Example: preferred way to set a session cookie in modern PHP (7.3+) with options array:

// Set a secure HttpOnly cookie with SameSite in PHP 7.3+
$cookieValue = bin2hex(random_bytes(32)); // server-side session token
setcookie('session_token', $cookieValue, [
  'expires' => time() + 3600,
  'path' => '/',
  'domain' => 'example.com',
  'secure' => true,
  'httponly' => true,
  'samesite' => 'Lax'
]);

Explanation: This code demonstrates best practices: generate a random opaque token on the server, store it server-side mapped to session state, and set cookie attributes so it is only sent over TLS (secure), not accessible from JavaScript (httponly), and has a SameSite policy to reduce cross‑site leakage.

For older PHP versions where the options array is not available, use setcookie parameters and secure header controls, but upgrade PHP when possible. Also ensure the application itself does not embed credentials into cookie JSON structures.

Patch and configuration checklist for administrators

  • Contact ABB support and update ASPECT devices to a fixed firmware version as soon as available.
  • Disable any HTTP-only management access; require HTTPS and install valid TLS certificates.
  • Inspect existing cookie usage across the application codebase; remove storage of authdata or password-equivalent tokens from cookies.
  • Implement server-side sessions using opaque random tokens and store all sensitive state server-side.
  • Apply least privilege to accounts used by automation systems and rotate credentials after remediation.
  • Segment building automation networks and limit external access via VPNs or jump hosts with multi-factor authentication.
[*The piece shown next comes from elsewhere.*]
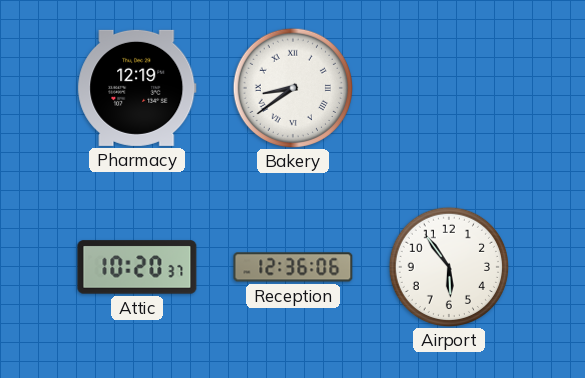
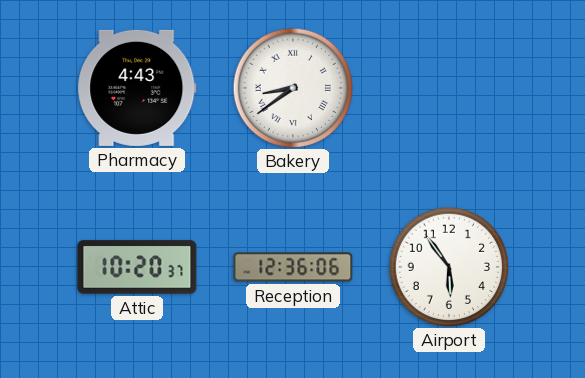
Pharmacy: 12:19 -> 4:43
References and advisory information

Public advisory and CVE: CVE-2024-51546. Related advisory: ZSL-2025-5895 (reported by Gjoko 'LiquidWorm' Krstic). Administrators should consult vendor communications for the specific fixed firmware versions and detailed upgrade instructions.

Final notes for defenders

This vulnerability underscores two recurring secure-design principles: never transmit or persist raw secrets in client-side storage, and always protect sensitive management interfaces with strong transport security and network isolation. For building management systems, these controls are particularly critical because the impact extends beyond IT to physical systems and occupant safety.